Study material Start Marker
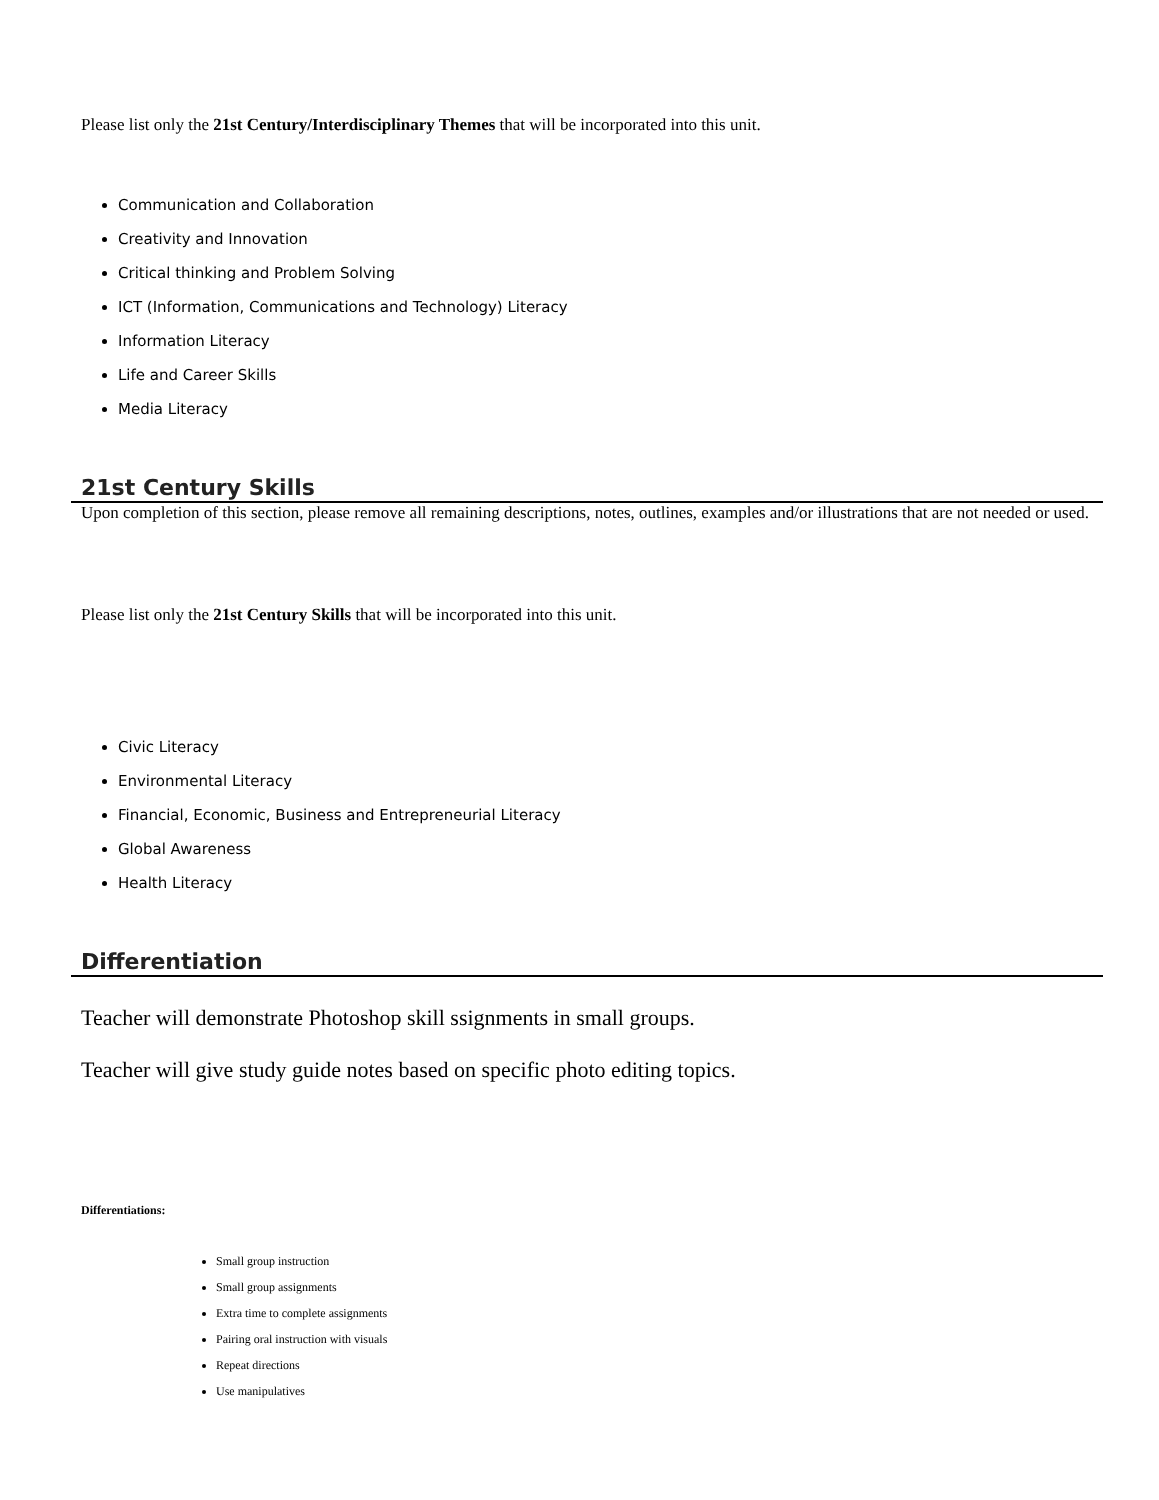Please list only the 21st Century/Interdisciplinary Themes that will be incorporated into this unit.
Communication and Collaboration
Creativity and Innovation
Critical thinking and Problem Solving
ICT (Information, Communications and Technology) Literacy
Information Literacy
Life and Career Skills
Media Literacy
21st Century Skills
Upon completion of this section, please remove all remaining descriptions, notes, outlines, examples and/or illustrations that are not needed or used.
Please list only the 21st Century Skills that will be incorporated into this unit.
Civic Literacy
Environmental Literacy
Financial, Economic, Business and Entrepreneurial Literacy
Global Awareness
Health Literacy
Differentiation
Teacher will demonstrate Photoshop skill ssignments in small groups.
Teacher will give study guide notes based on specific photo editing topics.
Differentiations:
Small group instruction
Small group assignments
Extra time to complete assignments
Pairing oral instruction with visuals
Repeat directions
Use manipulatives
Study material End Marker
Study material Start Marker
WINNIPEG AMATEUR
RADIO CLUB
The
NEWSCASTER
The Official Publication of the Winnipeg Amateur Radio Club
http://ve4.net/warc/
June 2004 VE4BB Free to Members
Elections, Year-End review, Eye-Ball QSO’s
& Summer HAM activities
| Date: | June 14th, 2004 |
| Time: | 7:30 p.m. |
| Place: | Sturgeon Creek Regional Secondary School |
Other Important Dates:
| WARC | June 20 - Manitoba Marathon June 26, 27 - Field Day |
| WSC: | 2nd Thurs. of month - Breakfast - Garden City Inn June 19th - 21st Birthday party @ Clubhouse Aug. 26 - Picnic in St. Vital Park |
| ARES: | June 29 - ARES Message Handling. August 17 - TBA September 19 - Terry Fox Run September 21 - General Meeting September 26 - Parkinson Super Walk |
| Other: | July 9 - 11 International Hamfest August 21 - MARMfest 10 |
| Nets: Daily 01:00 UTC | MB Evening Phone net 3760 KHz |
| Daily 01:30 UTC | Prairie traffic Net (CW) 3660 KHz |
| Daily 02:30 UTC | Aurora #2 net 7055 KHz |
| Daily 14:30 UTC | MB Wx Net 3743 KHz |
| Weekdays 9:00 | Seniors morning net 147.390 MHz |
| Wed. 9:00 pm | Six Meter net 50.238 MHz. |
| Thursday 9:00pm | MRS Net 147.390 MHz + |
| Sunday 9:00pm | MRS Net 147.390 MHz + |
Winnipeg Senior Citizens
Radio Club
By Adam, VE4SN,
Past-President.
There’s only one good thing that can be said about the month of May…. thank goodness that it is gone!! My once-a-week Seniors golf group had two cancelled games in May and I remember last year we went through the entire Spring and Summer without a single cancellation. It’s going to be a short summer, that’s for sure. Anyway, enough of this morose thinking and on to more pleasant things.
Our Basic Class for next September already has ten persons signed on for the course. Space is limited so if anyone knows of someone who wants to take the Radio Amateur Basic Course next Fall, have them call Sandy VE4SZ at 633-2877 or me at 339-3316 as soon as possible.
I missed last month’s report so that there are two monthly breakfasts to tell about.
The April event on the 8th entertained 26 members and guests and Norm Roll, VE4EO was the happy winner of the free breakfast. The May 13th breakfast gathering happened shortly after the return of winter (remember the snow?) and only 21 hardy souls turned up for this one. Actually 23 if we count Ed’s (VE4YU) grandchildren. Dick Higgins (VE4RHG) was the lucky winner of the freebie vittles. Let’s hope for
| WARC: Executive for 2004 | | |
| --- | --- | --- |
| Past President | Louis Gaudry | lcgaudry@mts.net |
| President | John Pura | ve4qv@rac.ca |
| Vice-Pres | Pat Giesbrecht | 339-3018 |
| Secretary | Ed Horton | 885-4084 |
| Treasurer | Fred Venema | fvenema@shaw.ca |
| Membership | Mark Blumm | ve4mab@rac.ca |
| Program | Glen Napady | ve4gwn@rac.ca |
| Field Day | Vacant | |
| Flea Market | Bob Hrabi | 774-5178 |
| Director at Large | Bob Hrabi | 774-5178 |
Study material End Marker
### Task instructions
Lines wanted from the entries above: the one with "Please list only the 21st Century/Interdisciplinary", the one with "Media Literacy", and all lines between. Please copy them exactly, without the pictures and without anything else.

### Answer for this exercise
Please list only the 21st Century/Interdisciplinary Themes that will be incorporated into this unit.
Communication and Collaboration
Creativity and Innovation
Critical thinking and Problem Solving
ICT (Information, Communications and Technology) Literacy
Information Literacy
Life and Career Skills
Media Literacy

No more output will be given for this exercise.